Consider this rather cheesy horror movie plot. A brutal, but brilliant, Confederate Army commander who spent the war terrorizing Union troops with guerrilla tactics, and after the war the commander becomes the head of the Ku Klux Klan as it emerges as a paramilitary terrorist force to threaten blacks and Republicans. Later in life the commander foreswears violence and racism, but he is nevertheless reviled as one of the worst of the Confederate “heroes.” He’s nevertheless buried with honor and given a place in history…until more than a century later, when a number of irresponsible, pandering politicians come along to unearth his grave and unleash his disturbed spirit back into the world.
Chaos and terror ensue, as the commander’s ghost haunts the city. Perhaps there are unexplained deaths occurring in ways only a movie can depict.
Stupid idea? Admit it. You’ve seen dumber movies. And besides, movie audiences might get a kick out of seeing slimeball politicians meet gruesome ends.
What it wouldn’t be is believable. Not the part about the angry, murderous ghost – the part about the ghoul city councilmembers voting to disinter the confederate commander.
And yet that part of the script is actually true. The details…
In the wake of a flap about the Confederate battle flag throughout the South, the City of Memphis is considering removing from a public park not just a monument dedicated to Confederate Gen. Nathan Bedford Forrest, but also his grave.
A Memphis city council committee voted unanimously to approve ordinances to remove the statue — which depicts Forrest mounted on his horse — and the grave, according to The Commercial Appeal.
But the effort faces a number of hurdles before it can be approved. The statue ordinance requires approval from the Memphis City Council and the Tennessee Historical Commission. The grave moving requires approval from the council, a Tennessee court, and the Forrest family, the Commercial Appeal reported.
There’s a statue over the grave, in a park that at one point was named for Nathan Bedford Forrest.

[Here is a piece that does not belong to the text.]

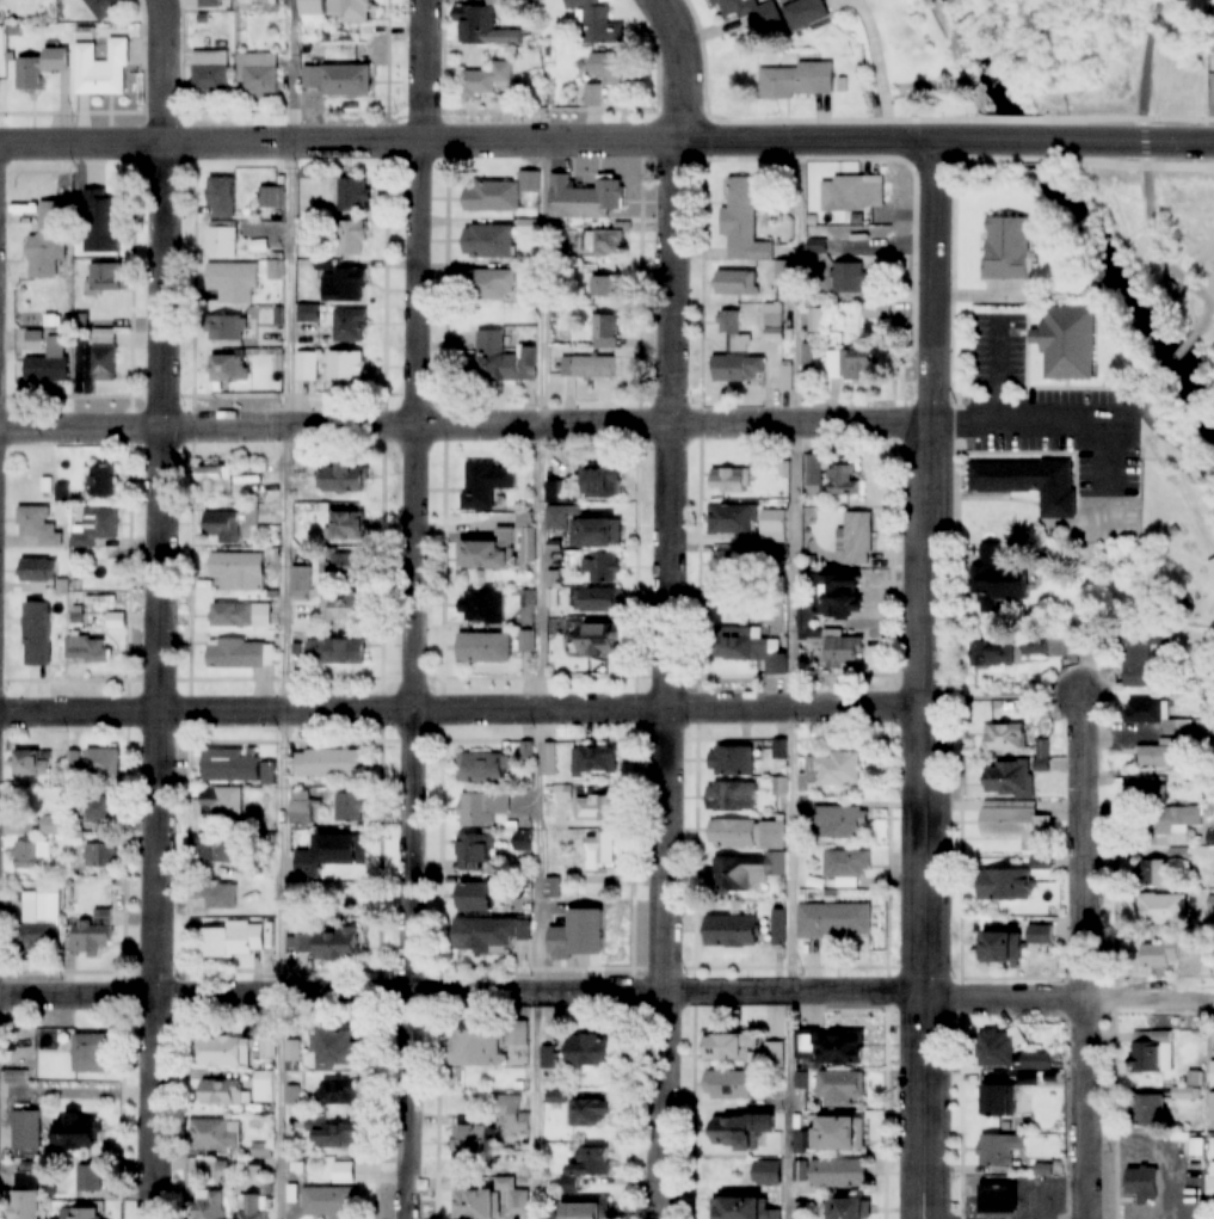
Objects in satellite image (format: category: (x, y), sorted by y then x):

To be fair, Forrest’s remains used to be in a local cemetery and they were moved to the park to go with the statue. So this isn’t a complete case of ghoulishness by the city council in Memphis – Forrest’s remains might just be going back to the cemetery he was originally buried in. Even still, this episode is definitely the creepiest example yet of the anti-history Democrat Party’s attempts to scrub all vestiges of the Confederacy from the South.
Except if you made this into a horror movie, you wouldn’t have to deal with the studio’s publicists having a heart attack over all the racial stuff. Memphis’ city council has seven black members and six white ones, and though the council’s membership is supposed to be nonpartisan there are actually three Republicans on it.
As we know, when the Klan first got started they’d string up a Republican just as quickly as a black person. So the murderous, pissed-off ghost of Nathan Bedford Forrest in our movie really could get some equal-opportunity revenge.
Sure, it’s a stupid premise from a movie. But since it’s actually happening in real life you can’t say it’s unrealistic.